**TRY IT**
Please convert the stretch from the start of the data through the line containing "26: (1036, 892)" into a JSON list of strings, one string per line, with blank lines skipped. Leave the pictures out of your answer.
(INPUT FOR THIS TASK)
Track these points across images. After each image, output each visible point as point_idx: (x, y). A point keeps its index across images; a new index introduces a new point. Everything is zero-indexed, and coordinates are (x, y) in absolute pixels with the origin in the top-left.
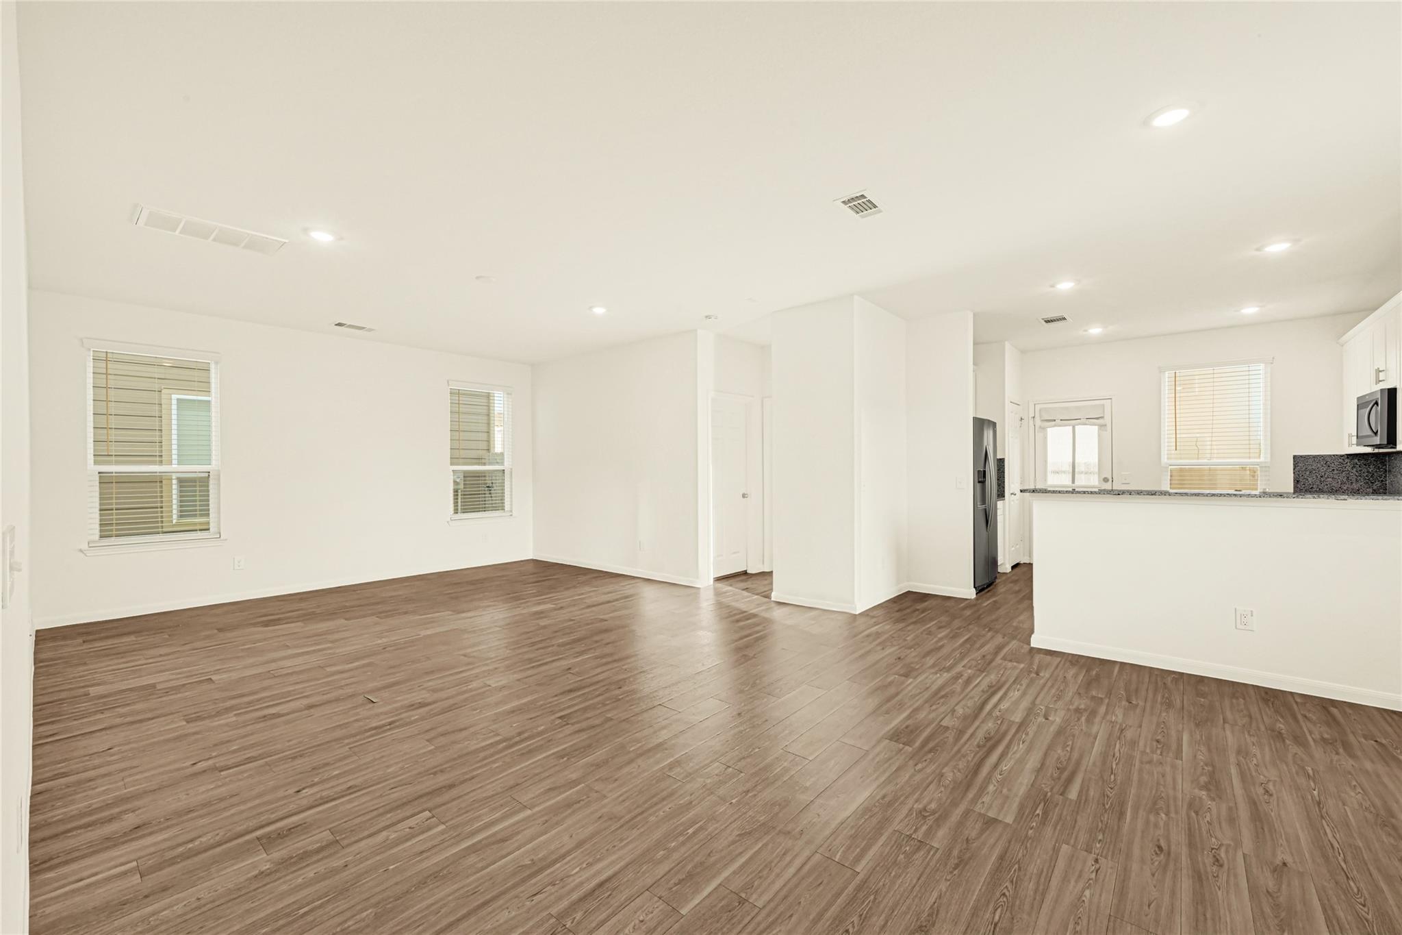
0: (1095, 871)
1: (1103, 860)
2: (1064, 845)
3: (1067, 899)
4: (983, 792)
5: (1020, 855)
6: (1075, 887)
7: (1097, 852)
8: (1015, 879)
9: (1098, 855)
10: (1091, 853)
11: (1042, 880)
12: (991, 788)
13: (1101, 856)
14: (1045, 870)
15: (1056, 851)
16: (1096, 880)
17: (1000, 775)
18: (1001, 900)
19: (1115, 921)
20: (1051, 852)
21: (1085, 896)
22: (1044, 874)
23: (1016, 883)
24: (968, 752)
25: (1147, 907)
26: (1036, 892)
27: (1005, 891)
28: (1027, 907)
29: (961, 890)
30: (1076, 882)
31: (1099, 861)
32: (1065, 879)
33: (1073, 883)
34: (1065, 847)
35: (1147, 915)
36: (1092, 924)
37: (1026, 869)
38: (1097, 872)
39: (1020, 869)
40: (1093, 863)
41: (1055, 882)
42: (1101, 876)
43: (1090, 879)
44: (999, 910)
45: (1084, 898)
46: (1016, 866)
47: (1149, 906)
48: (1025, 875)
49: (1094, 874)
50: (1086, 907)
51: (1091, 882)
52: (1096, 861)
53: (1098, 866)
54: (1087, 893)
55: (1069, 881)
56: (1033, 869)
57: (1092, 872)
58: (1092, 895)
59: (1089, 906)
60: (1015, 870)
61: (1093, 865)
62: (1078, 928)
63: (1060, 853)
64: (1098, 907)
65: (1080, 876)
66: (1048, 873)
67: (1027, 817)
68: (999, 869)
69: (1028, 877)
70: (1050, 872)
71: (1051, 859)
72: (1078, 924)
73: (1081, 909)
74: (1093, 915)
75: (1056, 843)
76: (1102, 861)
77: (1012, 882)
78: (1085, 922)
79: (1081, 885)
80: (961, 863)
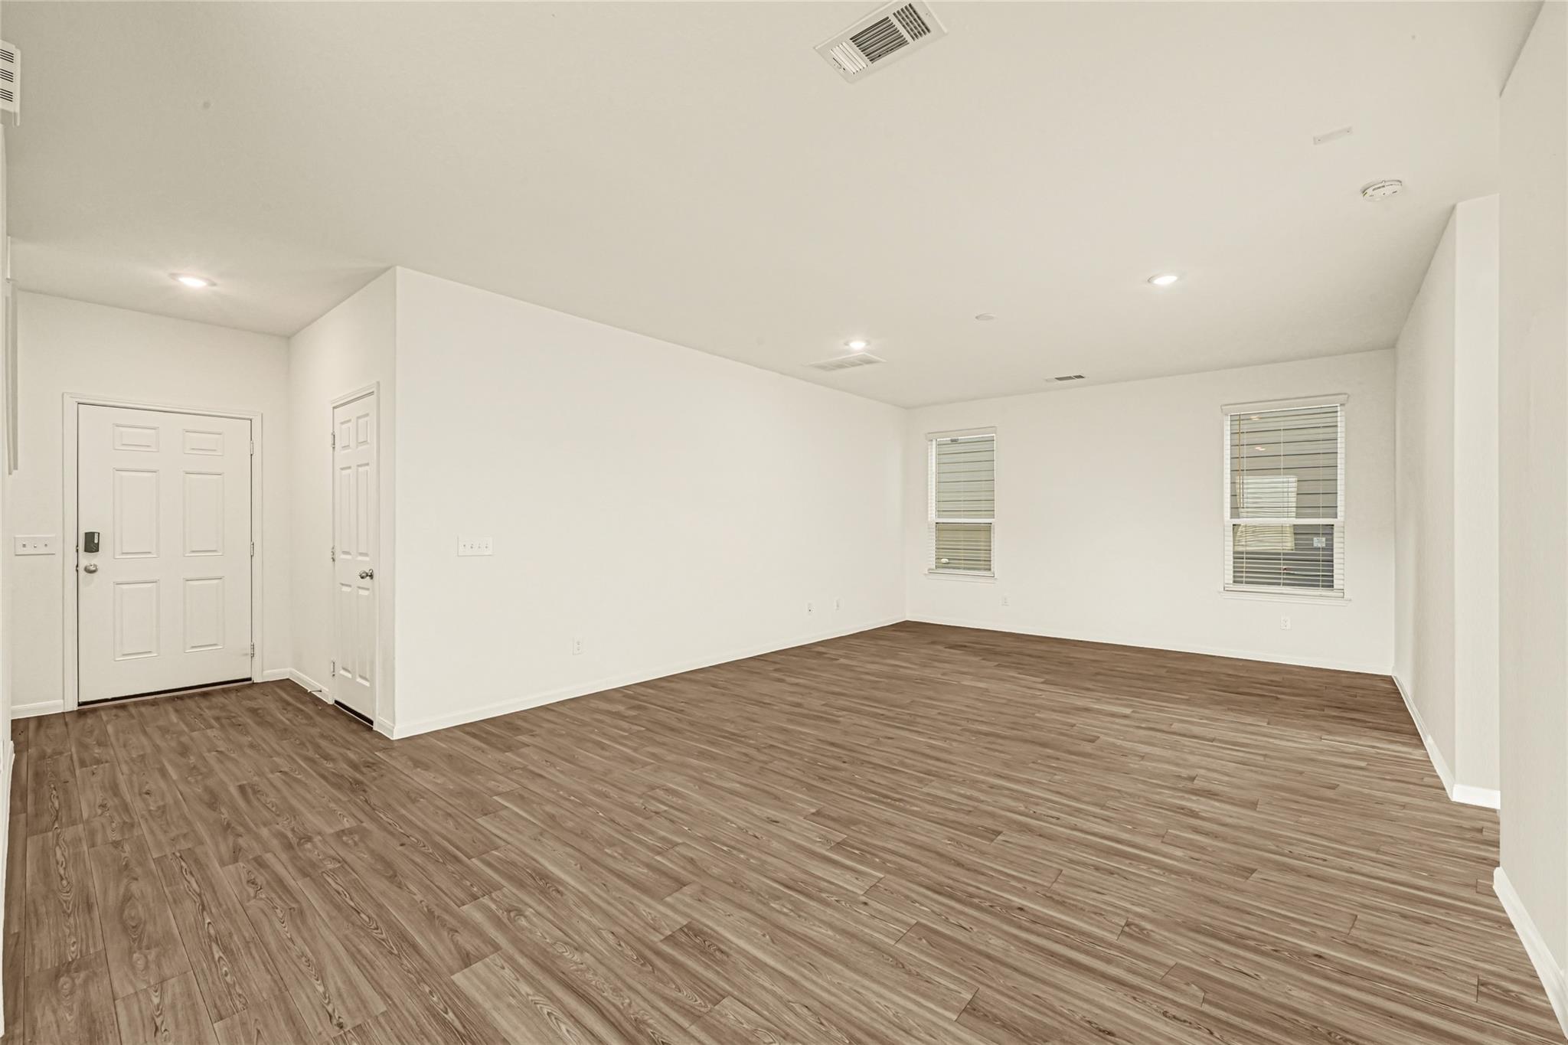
0: (332, 1014)
1: (336, 1035)
2: (385, 1009)
3: (331, 969)
4: (522, 975)
5: (405, 962)
6: (336, 983)
7: (349, 1036)
8: (384, 943)
9: (345, 1033)
10: (354, 1029)
11: (364, 962)
12: (525, 988)
13: (341, 1035)
14: (372, 971)
15: (385, 996)
16: (324, 1007)
17: (549, 1014)
18: (375, 924)
19: (280, 990)
20: (386, 989)
21: (319, 985)
22: (368, 967)
23: (379, 943)
24: (627, 1001)
25: (259, 1028)
26: (359, 951)
27: (379, 931)
28: (352, 937)
29: (406, 906)
30: (338, 990)
31: (337, 1028)
32: (350, 982)
33: (340, 984)
34: (383, 1008)
35: (256, 1020)
36: (296, 970)
37: (386, 958)
38: (330, 1016)
39: (392, 953)
40: (341, 1020)
41: (354, 971)
42: (322, 1014)
43: (329, 1003)
44: (367, 920)
45: (319, 982)
46: (396, 952)
47: (259, 1031)
48: (382, 953)
49: (330, 1010)
50: (311, 977)
51: (327, 1001)
52: (341, 1026)
53: (335, 1022)
54: (321, 989)
55: (344, 982)
56: (381, 962)
57: (334, 1011)
58: (315, 990)
59: (310, 981)
60: (392, 948)
61: (339, 1017)
62: (304, 959)
63: (379, 997)
64: (303, 987)
65: (340, 995)
66: (369, 972)
67: (450, 999)
68: (403, 937)
69: (378, 953)
70: (367, 975)
71: (378, 984)
72: (306, 962)
73: (313, 973)
74: (300, 977)
75: (394, 1003)
76: (335, 1032)
77: (383, 940)
78: (302, 967)
79: (332, 989)
80: (430, 915)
(End INPUT FOR THIS TASK)
**PROBLEM SOLUTION**
[
  "Track these points across images. After each image, output each visible point as point_idx: (x, y). A point keeps its index across images; a new index introduces a new point. Everything is zero-indexed, and coordinates are (x, y) in absolute pixels with the origin in the top-left.",
  "0: (1095, 871)",
  "1: (1103, 860)",
  "2: (1064, 845)",
  "3: (1067, 899)",
  "4: (983, 792)",
  "5: (1020, 855)",
  "6: (1075, 887)",
  "7: (1097, 852)",
  "8: (1015, 879)",
  "9: (1098, 855)",
  "10: (1091, 853)",
  "11: (1042, 880)",
  "12: (991, 788)",
  "13: (1101, 856)",
  "14: (1045, 870)",
  "15: (1056, 851)",
  "16: (1096, 880)",
  "17: (1000, 775)",
  "18: (1001, 900)",
  "19: (1115, 921)",
  "20: (1051, 852)",
  "21: (1085, 896)",
  "22: (1044, 874)",
  "23: (1016, 883)",
  "24: (968, 752)",
  "25: (1147, 907)",
  "26: (1036, 892)"
]